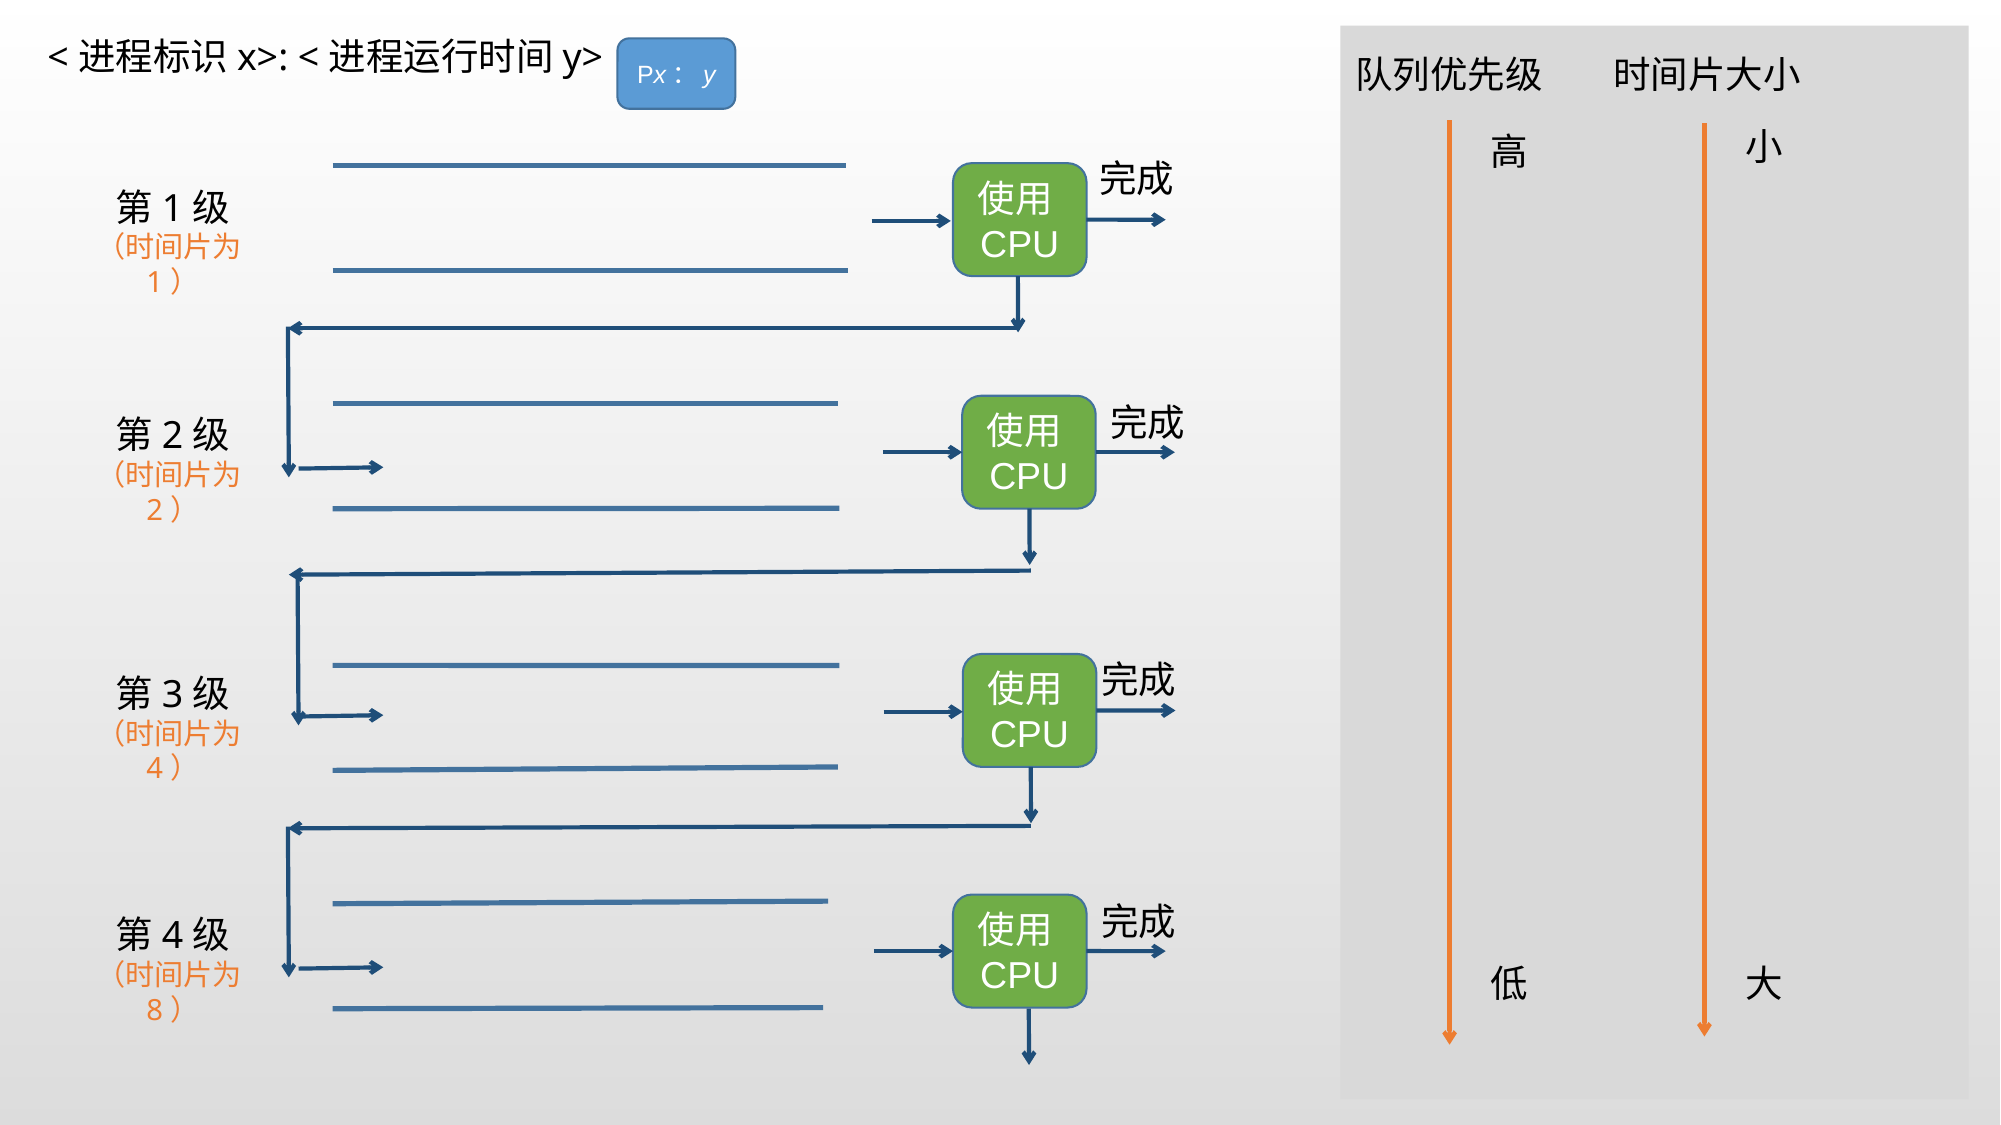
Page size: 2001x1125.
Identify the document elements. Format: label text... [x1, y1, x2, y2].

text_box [287, 825, 1031, 829]
text_box <进程标识x>: <进程运行时间y> [32, 25, 654, 86]
text_box 第3级 （时间片为4） [73, 662, 273, 793]
text_box 完成 [1086, 890, 1211, 951]
text_box 完成 [1086, 648, 1211, 709]
text_box 使用CPU [961, 652, 1098, 768]
text_box 队列优先级 [1340, 43, 1559, 104]
text_box 时间片大小 [1598, 43, 1847, 104]
text_box 使用CPU [961, 394, 1097, 510]
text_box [332, 766, 838, 771]
text_box 使用CPU [951, 162, 1088, 278]
text_box 第2级 （时间片为2） [73, 403, 273, 534]
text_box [288, 570, 1031, 575]
text_box 第1级 （时间片为1） [73, 176, 273, 306]
text_box 第4级 （时间片为8） [73, 903, 273, 1034]
text_box [1339, 25, 1970, 1100]
text_box 低 [1475, 952, 1567, 1013]
text_box Px：y [616, 37, 737, 110]
text_box 高 [1475, 120, 1567, 180]
text_box 完成 [1095, 391, 1220, 452]
text_box 使用CPU [951, 893, 1088, 1009]
text_box 大 [1730, 952, 1821, 1013]
text_box 小 [1730, 115, 1821, 176]
text_box 完成 [1084, 147, 1209, 208]
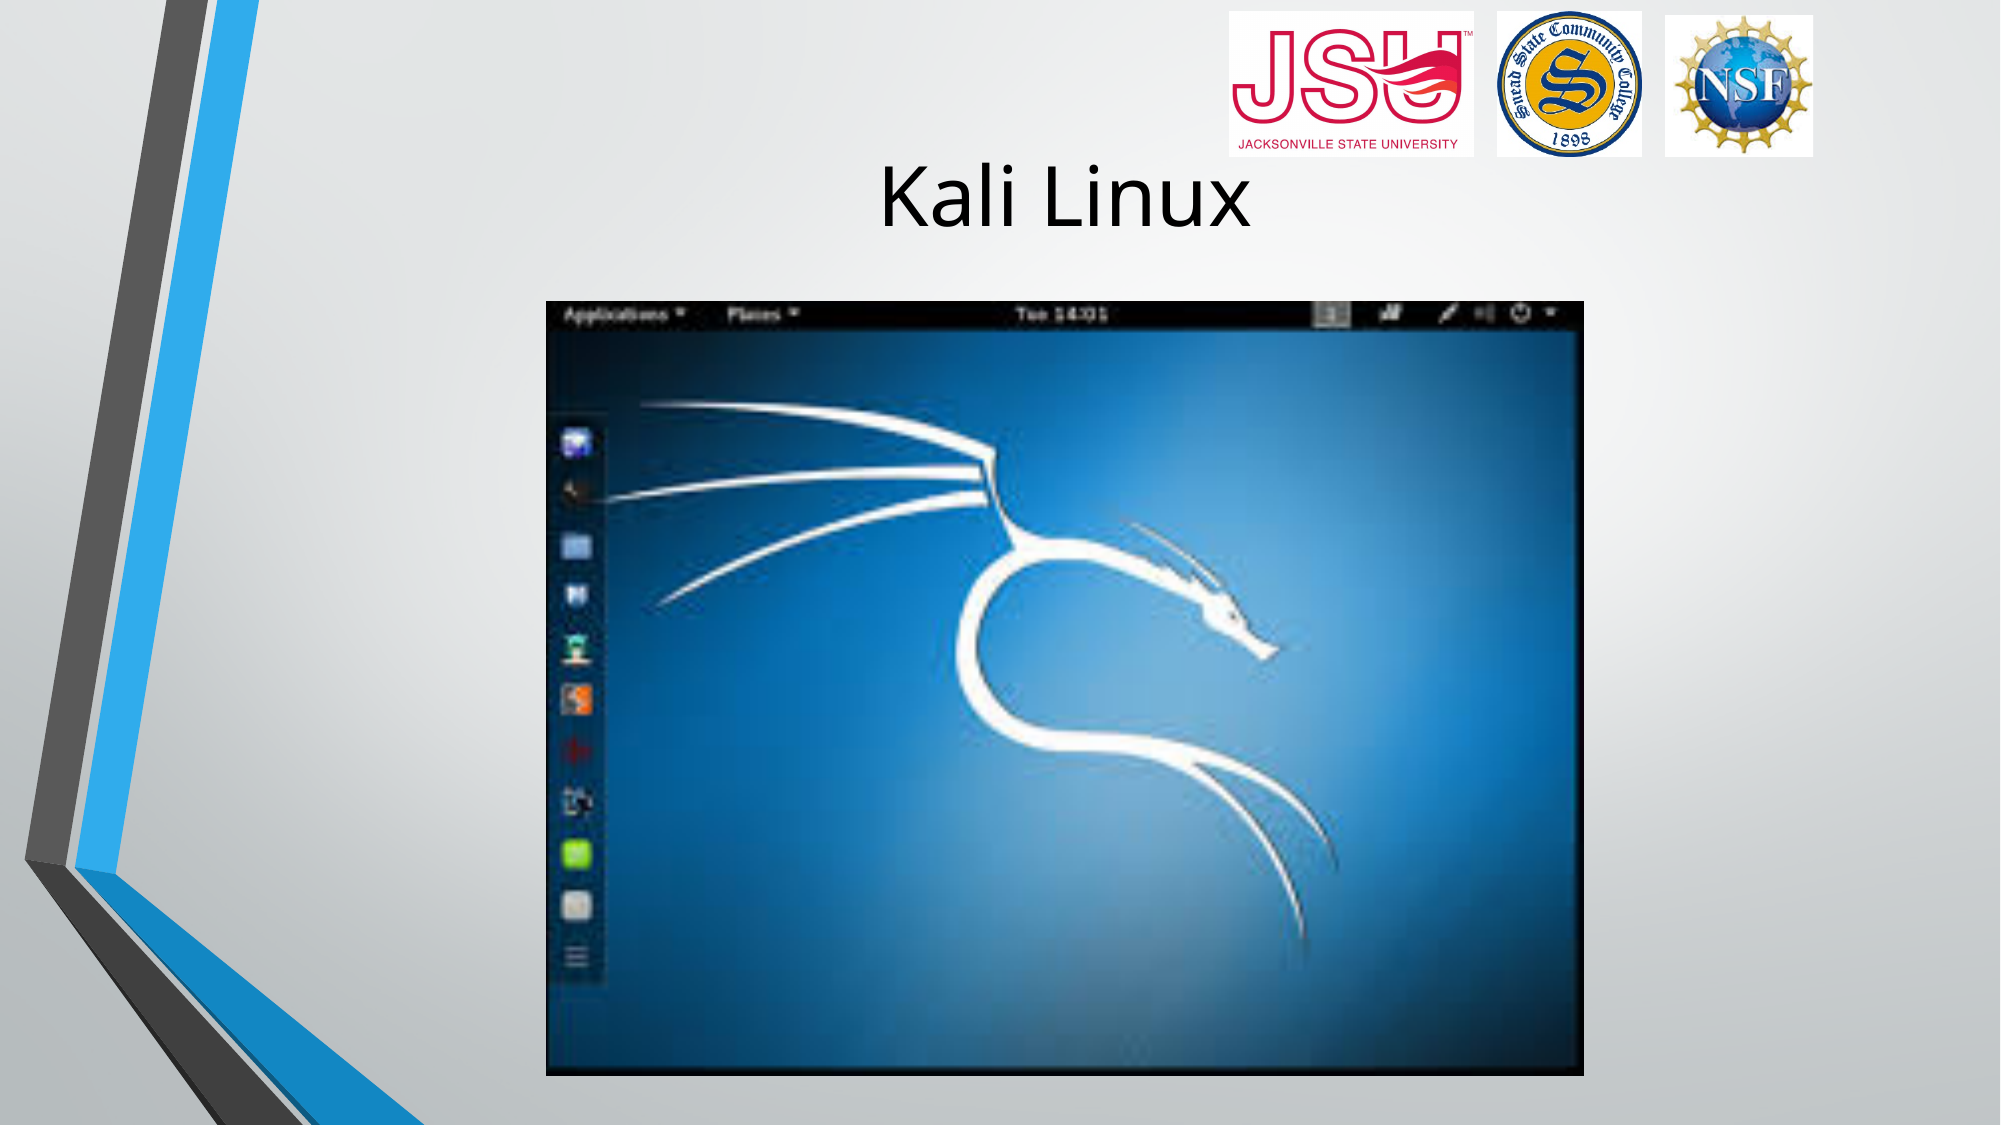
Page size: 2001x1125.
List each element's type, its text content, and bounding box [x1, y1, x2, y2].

title Kali Linux [243, 112, 1887, 275]
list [546, 301, 1585, 1076]
picture [1497, 11, 1642, 112]
picture [1665, 15, 1814, 112]
picture [1229, 11, 1474, 112]
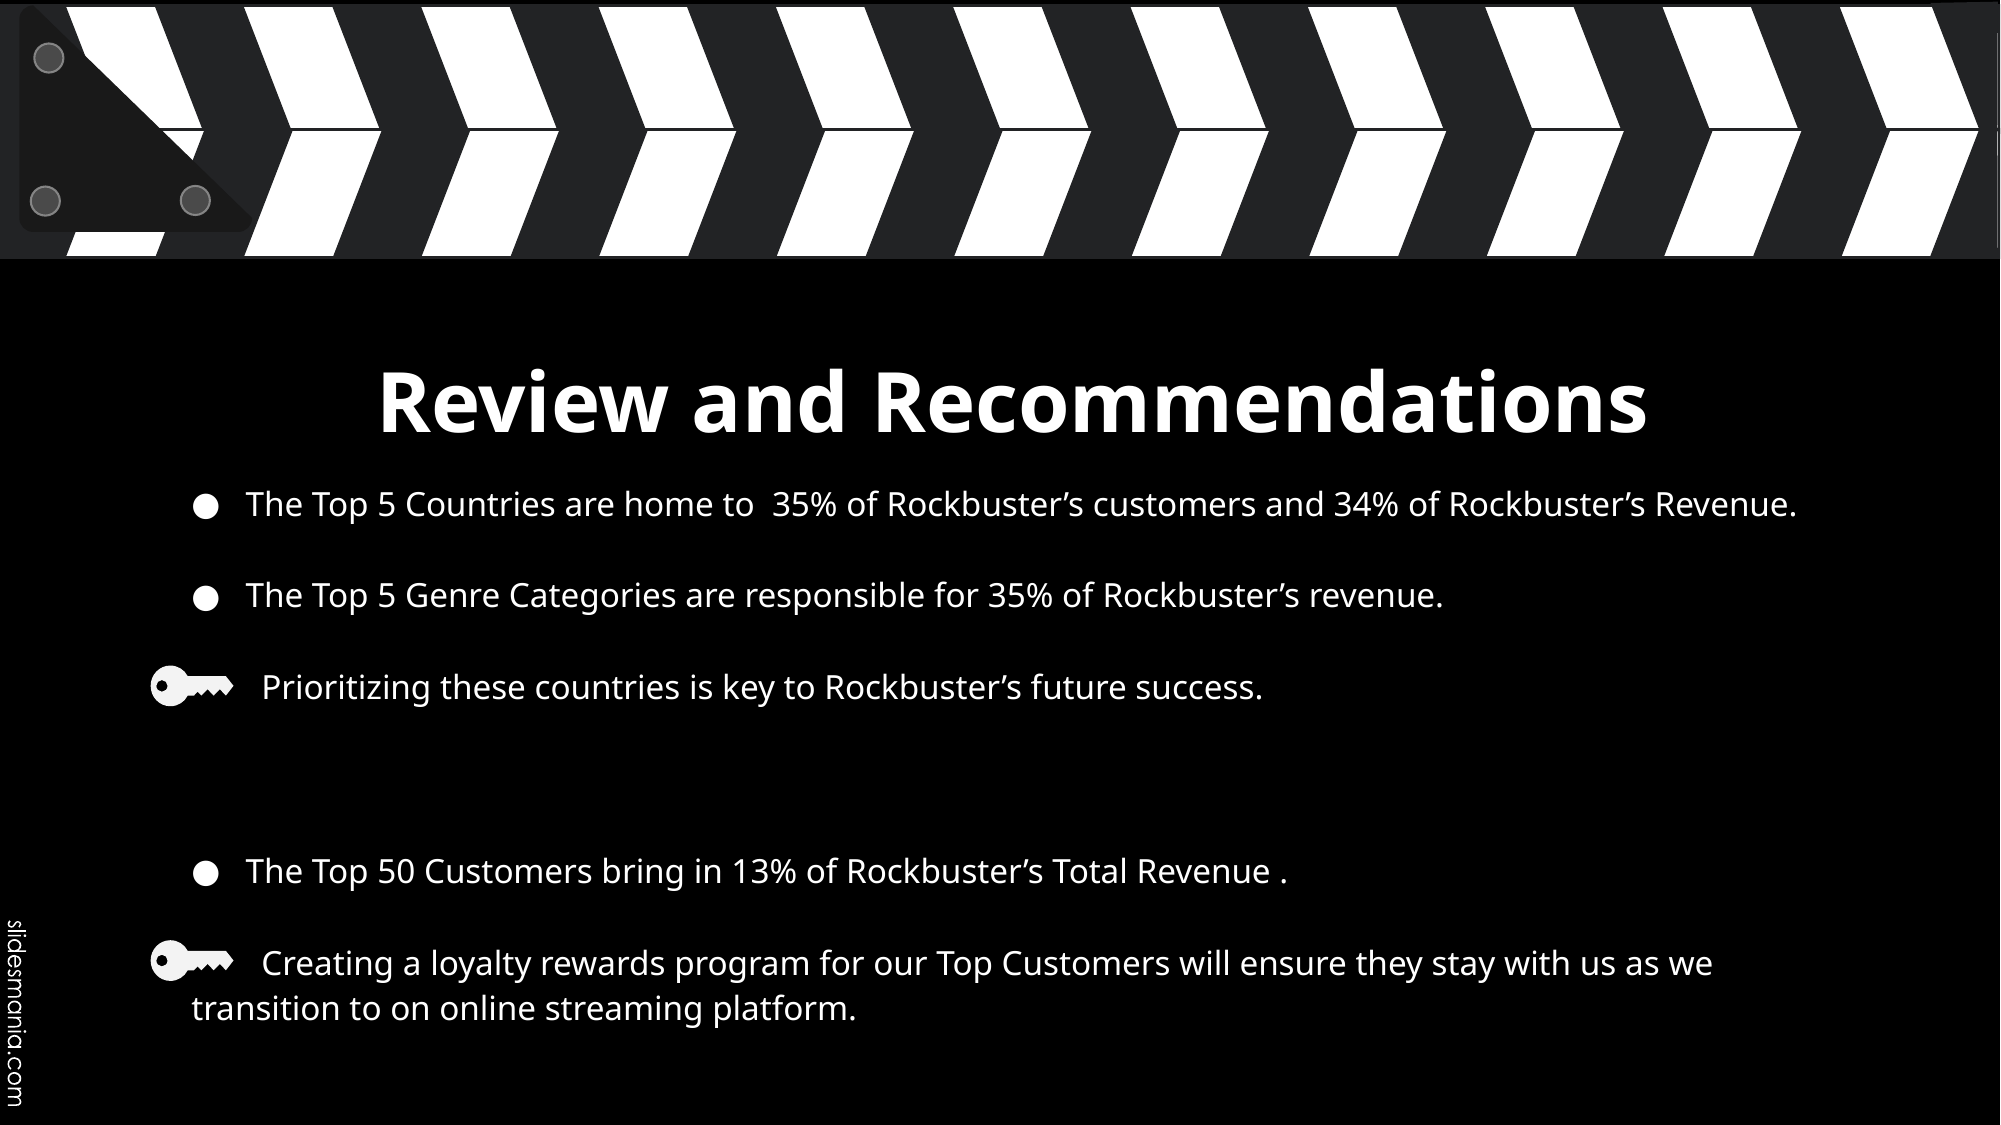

□ □ □

## REQUIRED ACTION
The listing must be returned in full and exactly, apart from its pictures.

## EXERCISE ANSWER
Page size: 2001x1125.
Identify the document elements. Format: label text... [x1, y1, x2, y2].

text_box [287, 825, 1031, 829]
text_box <进程标识x>: <进程运行时间y> [32, 25, 654, 86]
text_box 第3级 （时间片为4） [73, 662, 273, 793]
text_box 完成 [1086, 890, 1211, 951]
text_box 完成 [1086, 648, 1211, 709]
text_box 使用CPU [961, 652, 1098, 768]
text_box 队列优先级 [1340, 43, 1559, 104]
text_box 时间片大小 [1598, 43, 1847, 104]
text_box 使用CPU [961, 394, 1097, 510]
text_box [332, 766, 838, 771]
text_box 使用CPU [951, 162, 1088, 278]
text_box 第2级 （时间片为2） [73, 403, 273, 534]
text_box [288, 570, 1031, 575]
text_box 第1级 （时间片为1） [73, 176, 273, 306]
text_box 第4级 （时间片为8） [73, 903, 273, 1034]
text_box [1339, 25, 1970, 1100]
text_box 低 [1475, 952, 1567, 1013]
text_box Px：y [616, 37, 737, 110]
text_box 高 [1475, 120, 1567, 180]
text_box 完成 [1095, 391, 1220, 452]
text_box 使用CPU [951, 893, 1088, 1009]
text_box 大 [1730, 952, 1821, 1013]
text_box 小 [1730, 115, 1821, 176]
text_box 完成 [1084, 147, 1209, 208]
Page size: 2001x1125.
List each element's type, its text content, and bounding box [x1, y1, x2, y2].

title Kali Linux [243, 112, 1887, 275]
list [546, 301, 1585, 1076]
picture [1497, 11, 1642, 112]
picture [1665, 15, 1814, 112]
picture [1229, 11, 1474, 112]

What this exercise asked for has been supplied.